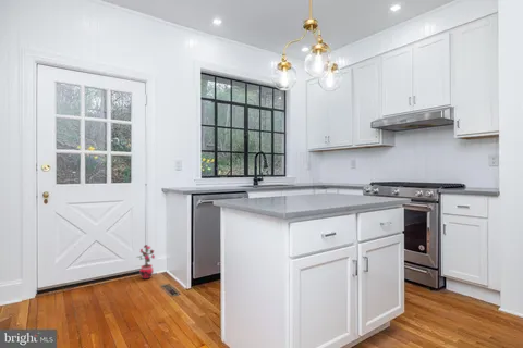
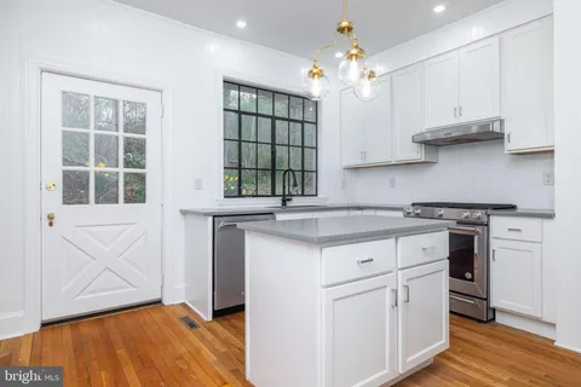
- potted plant [135,244,156,281]
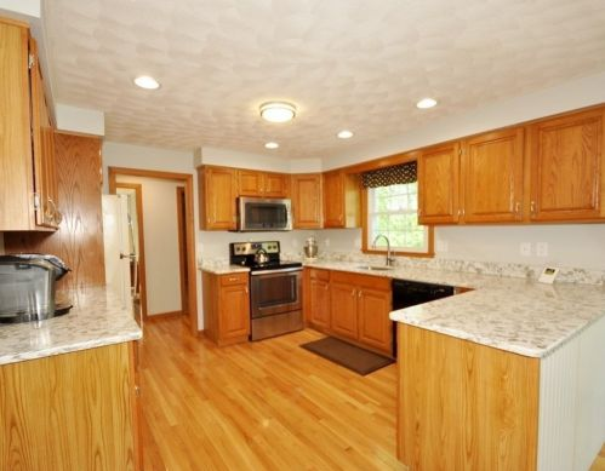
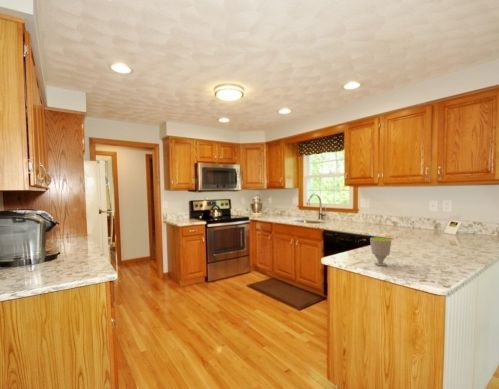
+ cup [369,236,392,267]
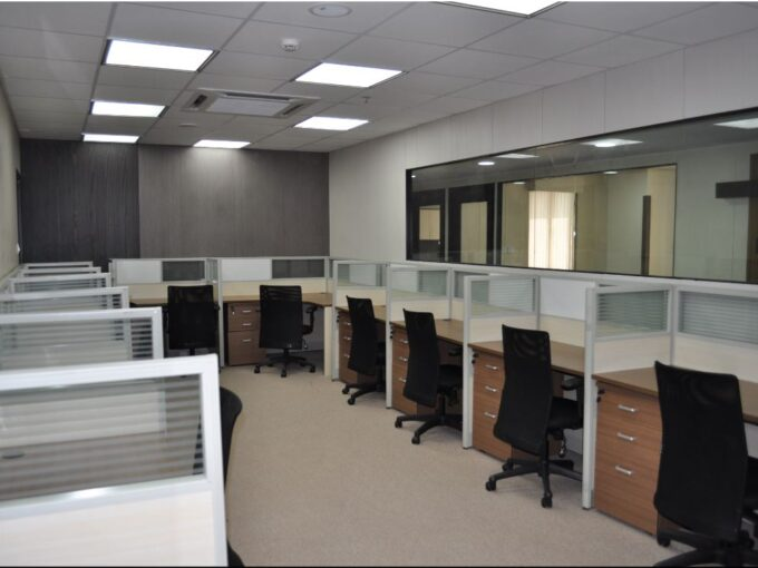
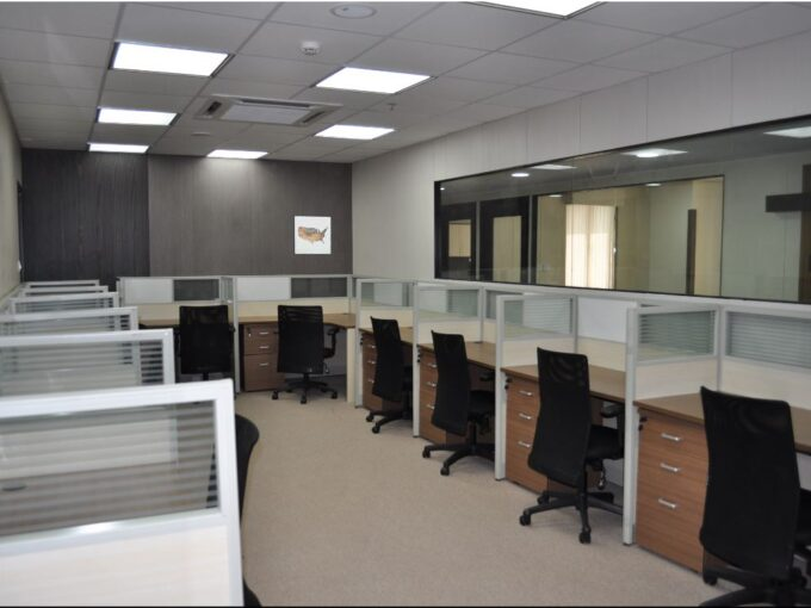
+ wall art [292,215,333,255]
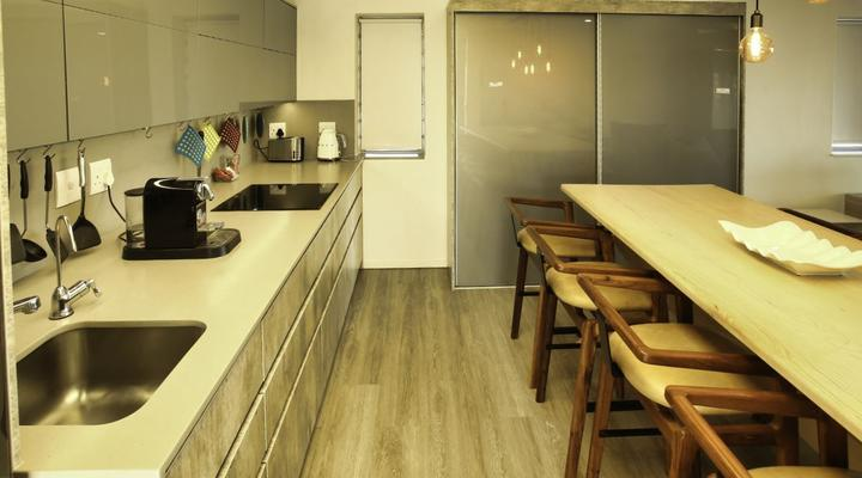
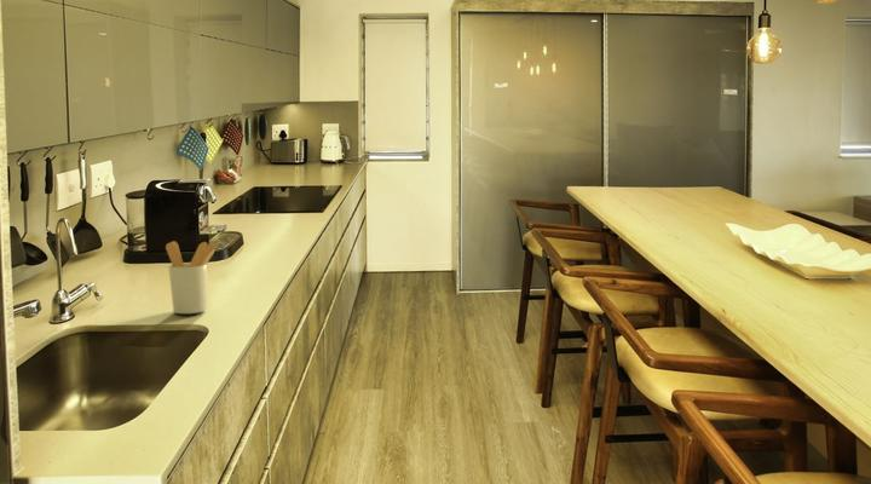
+ utensil holder [165,240,219,315]
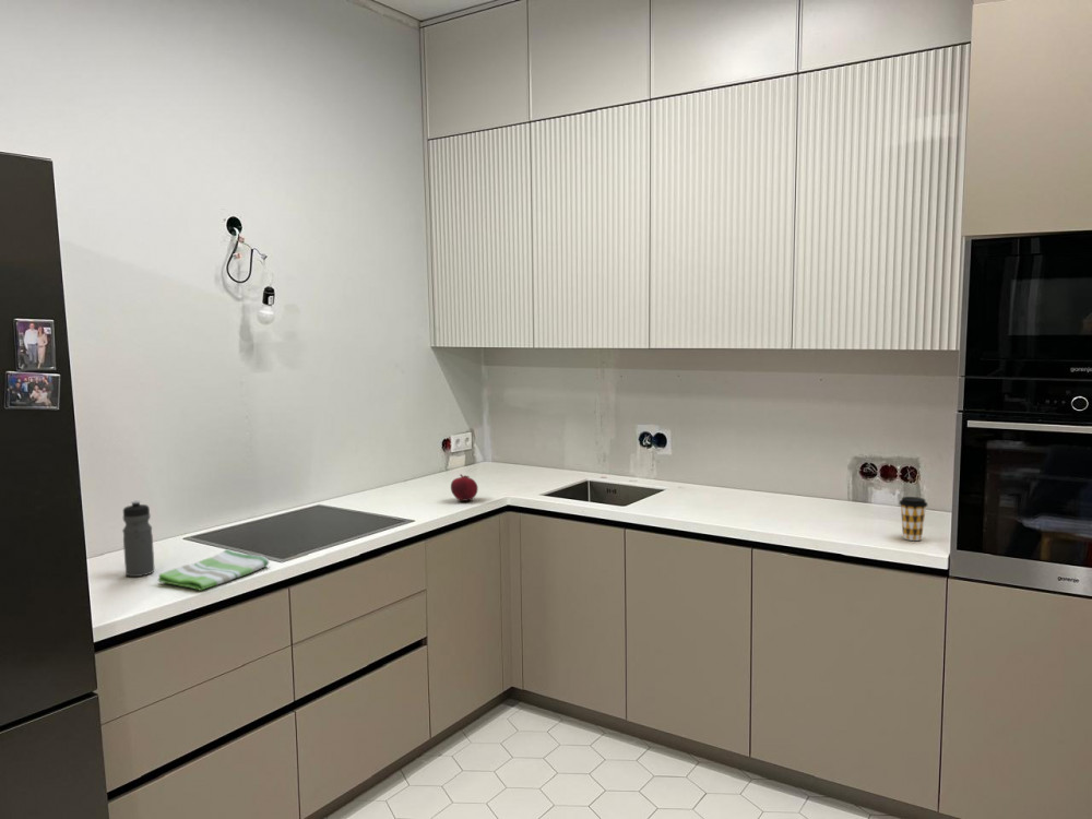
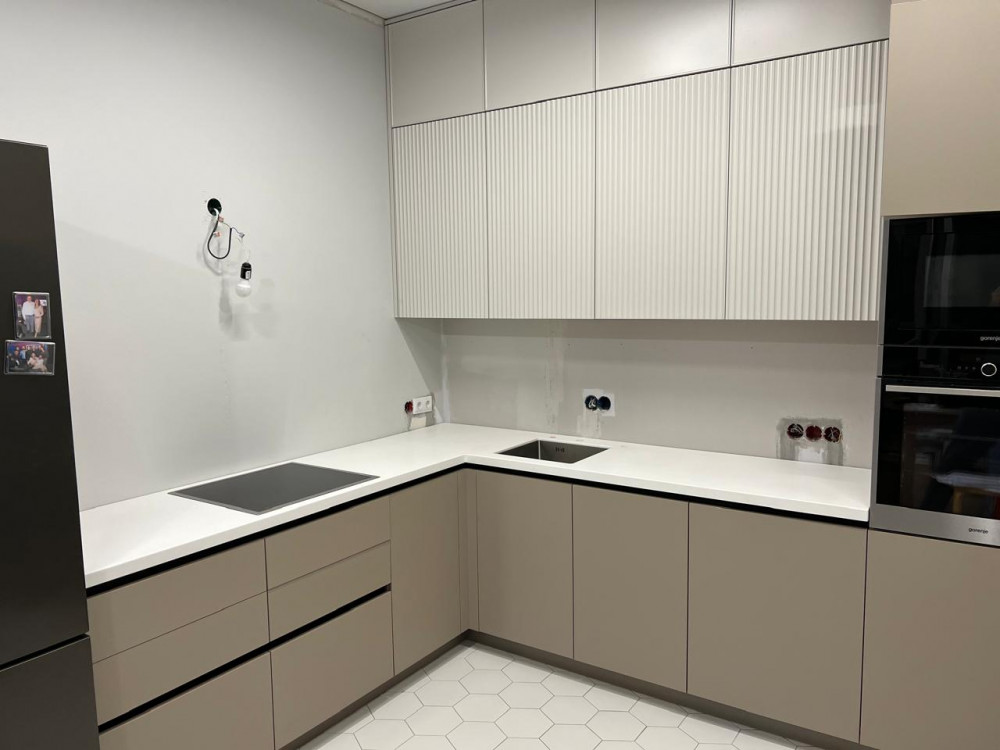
- coffee cup [899,496,928,542]
- fruit [450,473,479,502]
- dish towel [157,548,270,592]
- water bottle [121,500,156,578]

● ● ●

#### ACTION ITEM
Begin with the line that contains "- dish towel [157,548,270,592]" and end with the last line of the data. Repeat those two lines and all between them exactly.

#### EXERCISE RESPONSE
- dish towel [157,548,270,592]
- water bottle [121,500,156,578]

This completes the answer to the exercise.